Processo G8: alla vigilia dell'8 marzo, vanno in scena le umiliazioni a sfondo sessuale nei confronti delle ragazze portate a Bolzaneto. Un giornalista arrestato riconosce l'ispettore Gugliotta, responsabile sicurezza della caserma
SIMONE PIERANNI
GENOVA
«Gli agenti, dalla finestra della cella, ci insultavano: "puttane", "troie", "ora vi scopiamo tutte"». C.G. è una genovese di venticinque anni, arrestata nella tarda serata del venerdì 20 luglio 2001. La sua deposizione porta alla luce tutto il repertorio di insulti e umiliazioni a sfondo sessuale subito dalle ragazze durante la loro permanenza a Bolzaneto, e con esso il clima di becero machismo presente nella caserma. Poco prima Marco Persico, il primo teste della giornata, ricorda qualcosa di analogo: alle ragazze all'interno di una cella gli agenti urlano «che le avrebbero dovute stuprare come in Bosnia». Le minacce di stupro, subite da molte vittime, sono sottolineate dai pm: nella propria memoria ritengono che questi e altri atteggiamenti «come in ogni caso di tortura» avvennero grazie all'impunità percepita, «ovvero quel meccanismo fatto di omissioni per cui i responsabili non vengono puniti e le vittime terrorizzate hanno paura di denunciare i maltrattamenti subiti». Per C.G. c'è anche una personale aguzzina che ne segue tutti gli spostamenti: si tratta di Daniela Cerasuolo, agente di polizia penitenziaria, imputata per il «reato di abuso di autorità contro arrestati», riconosciuta con certezza dal teste in aula, tra le foto mostratele. E' lei l'agente che l'accompagna in ogni spostamento nella caserma, che ride alle botte e agli insulti - che la stessa imputata ricorda come «pesanti», durante le indagini - contro la ragazza nel corridoio e che poi la spinge verso gli agenti picchiatori, «perché mi picchiassero ancora». A sostenere l'attendibilità del teste, come sottolineato dai pm, c'è anche il riconoscimento di una donna, agente di polizia penitenziaria, che in più occasioni dimostra a parole di non gradire i comportamenti dei colleghi: «Si comportò in modo diverso da tutti gli altri», ha chiosato in aula C.G.

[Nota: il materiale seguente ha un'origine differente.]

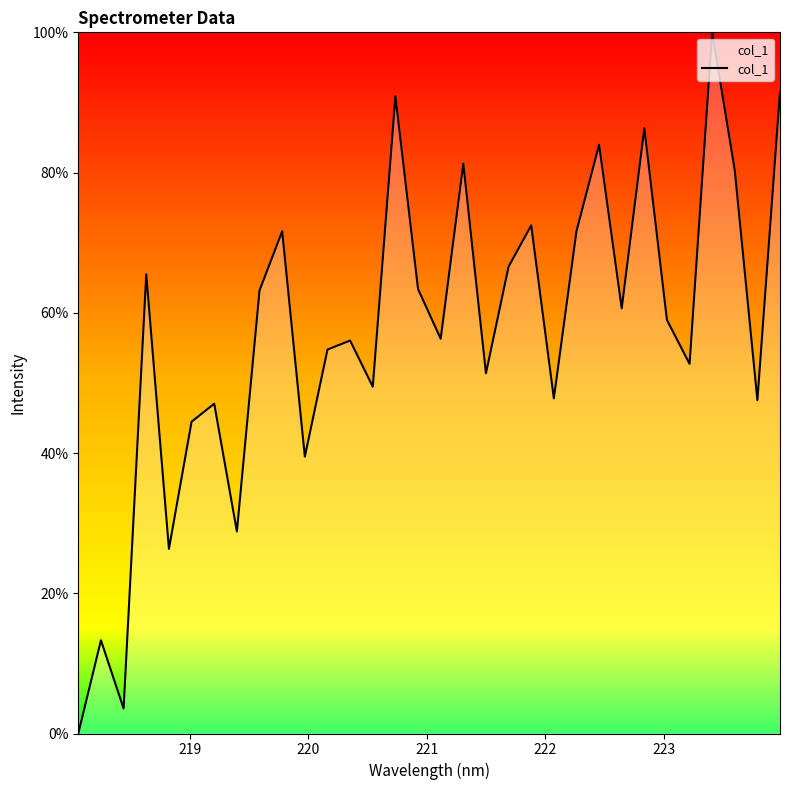

What is the greatest value displayed?

100.0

Nel corso della diciottesima udienza del processo che vede 45 imputati tra agenti penitenziari, poliziotti, carabinieri e personale sanitario per le violenze e gli abusi all'interno della caserma di Bolzaneto, si registrano altri riconoscimenti importanti: «Lo riconosco al cento per cento», ha detto Marco Persico, giornalista dell'agenzia Agr, alla vista della foto mostrata in aula, che ritrae Antonio Gugliotta, l'ispettore di polizia penitenziaria di più alto grado presente a Bolzaneto, allora responsabile della sicurezza della caserma. Marco Persico - a Genova per «motivi professionali» - è picchiato e arrestato dai carabinieri in via Tolemaide e portato a Bolzaneto nel pomeriggio di venerdì 20 luglio. Per Gugliotta, in riferimento alla testimonianza di Persico, la posizione è decisamente complicata, tanto che anche i pm nella loro memoria stigmatizzano «il reato di lesioni personali volontarie aggravate dall'uso di un mezzo idoneo all'offesa, l'ulteriore reato di percosse ed infine il reato di ingiuria sempre in danno della stessa persona offesa (sputi addosso e pronuncia dell'espressione "sei senza dignità")».

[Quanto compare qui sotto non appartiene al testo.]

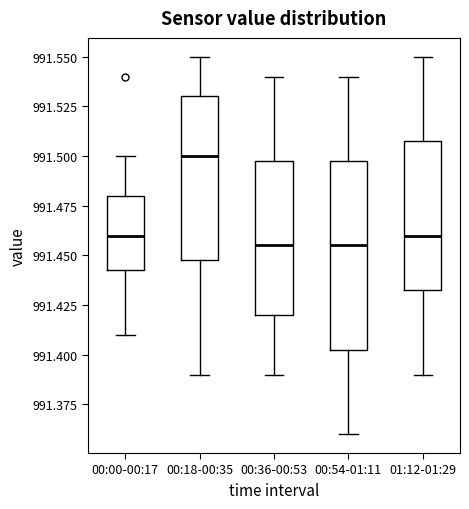

Which box has the highest median line?

00:18-00:35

Con le stesse parole il teste ha confermato ieri in aula - con una deposizione ampia e dettagliata - l'accaduto e non solo: oltre alle «imprese» di Antonio Gugliotta - che in fase di indagini si è avvalso della facoltà di non rispondere di fronte ai pm - il teste, napoletano, residente a Milano, ha sottolineato anche il comportamento di una persona chiamata «il dottore»: di fronte alla mano gonfia e insensibile di Persico, il «dottore» anziché premurarsi per le cure, «me la strinse ancora più forte». Il dottore in questione è probabilmente Giacomo Toccafondi, responsabile del servizio sanitario di Bolzaneto, riconosciuto «con dubbio» dal teste, tra le foto mostrate in aula. «Certe facce vorrei non ricordarle più», ha concluso il teste.